▶ _What is expected_
Output the records exactly. Include every line.

▶ _Supplied records_
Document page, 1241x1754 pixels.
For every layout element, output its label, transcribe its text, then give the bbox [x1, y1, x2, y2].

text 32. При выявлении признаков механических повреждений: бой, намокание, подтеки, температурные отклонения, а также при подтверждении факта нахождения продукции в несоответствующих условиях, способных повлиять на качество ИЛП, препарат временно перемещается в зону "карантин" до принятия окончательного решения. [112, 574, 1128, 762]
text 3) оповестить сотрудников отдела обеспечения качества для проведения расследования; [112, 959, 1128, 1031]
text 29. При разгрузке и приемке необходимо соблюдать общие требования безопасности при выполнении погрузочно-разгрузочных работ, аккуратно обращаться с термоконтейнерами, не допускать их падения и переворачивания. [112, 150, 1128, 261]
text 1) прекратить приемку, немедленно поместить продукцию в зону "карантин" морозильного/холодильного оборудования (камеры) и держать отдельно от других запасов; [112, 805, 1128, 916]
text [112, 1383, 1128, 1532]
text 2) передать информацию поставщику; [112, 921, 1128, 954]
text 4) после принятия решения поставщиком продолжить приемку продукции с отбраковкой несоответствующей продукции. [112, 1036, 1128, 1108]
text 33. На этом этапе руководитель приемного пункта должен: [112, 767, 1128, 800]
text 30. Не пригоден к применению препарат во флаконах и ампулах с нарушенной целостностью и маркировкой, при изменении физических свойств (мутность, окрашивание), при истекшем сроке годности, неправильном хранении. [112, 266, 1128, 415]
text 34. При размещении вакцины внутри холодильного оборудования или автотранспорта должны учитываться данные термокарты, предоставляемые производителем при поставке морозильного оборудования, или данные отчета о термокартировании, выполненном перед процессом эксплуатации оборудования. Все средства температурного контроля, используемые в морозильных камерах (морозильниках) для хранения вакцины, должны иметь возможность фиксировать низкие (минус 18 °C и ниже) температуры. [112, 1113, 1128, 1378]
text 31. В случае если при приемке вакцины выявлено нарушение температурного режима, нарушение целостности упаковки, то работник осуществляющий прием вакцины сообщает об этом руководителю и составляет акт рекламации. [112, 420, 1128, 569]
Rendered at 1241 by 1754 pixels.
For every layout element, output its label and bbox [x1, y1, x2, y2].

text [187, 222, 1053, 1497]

▶ _Problem solution_
Document page, 1241x1754 pixels.
For every layout element, output its label, transcribe its text, then give the bbox [x1, y1, x2, y2].

text 32. При выявлении признаков механических повреждений: бой, намокание, подтеки, температурные отклонения, а также при подтверждении факта нахождения продукции в несоответствующих условиях, способных повлиять на качество ИЛП, препарат временно перемещается в зону "карантин" до принятия окончательного решения. [112, 574, 1128, 762]
text 3) оповестить сотрудников отдела обеспечения качества для проведения расследования; [112, 959, 1128, 1031]
text 29. При разгрузке и приемке необходимо соблюдать общие требования безопасности при выполнении погрузочно-разгрузочных работ, аккуратно обращаться с термоконтейнерами, не допускать их падения и переворачивания. [112, 150, 1128, 261]
text 1) прекратить приемку, немедленно поместить продукцию в зону "карантин" морозильного/холодильного оборудования (камеры) и держать отдельно от других запасов; [112, 805, 1128, 916]
text [112, 1383, 1128, 1532]
text 2) передать информацию поставщику; [112, 921, 1128, 954]
text 4) после принятия решения поставщиком продолжить приемку продукции с отбраковкой несоответствующей продукции. [112, 1036, 1128, 1108]
text 33. На этом этапе руководитель приемного пункта должен: [112, 767, 1128, 800]
text 30. Не пригоден к применению препарат во флаконах и ампулах с нарушенной целостностью и маркировкой, при изменении физических свойств (мутность, окрашивание), при истекшем сроке годности, неправильном хранении. [112, 266, 1128, 415]
text 34. При размещении вакцины внутри холодильного оборудования или автотранспорта должны учитываться данные термокарты, предоставляемые производителем при поставке морозильного оборудования, или данные отчета о термокартировании, выполненном перед процессом эксплуатации оборудования. Все средства температурного контроля, используемые в морозильных камерах (морозильниках) для хранения вакцины, должны иметь возможность фиксировать низкие (минус 18 °C и ниже) температуры. [112, 1113, 1128, 1378]
text 31. В случае если при приемке вакцины выявлено нарушение температурного режима, нарушение целостности упаковки, то работник осуществляющий прием вакцины сообщает об этом руководителю и составляет акт рекламации. [112, 420, 1128, 569]
Rendered at 1241 by 1754 pixels.
For every layout element, output its label and bbox [x1, y1, x2, y2].

text [187, 222, 1053, 1497]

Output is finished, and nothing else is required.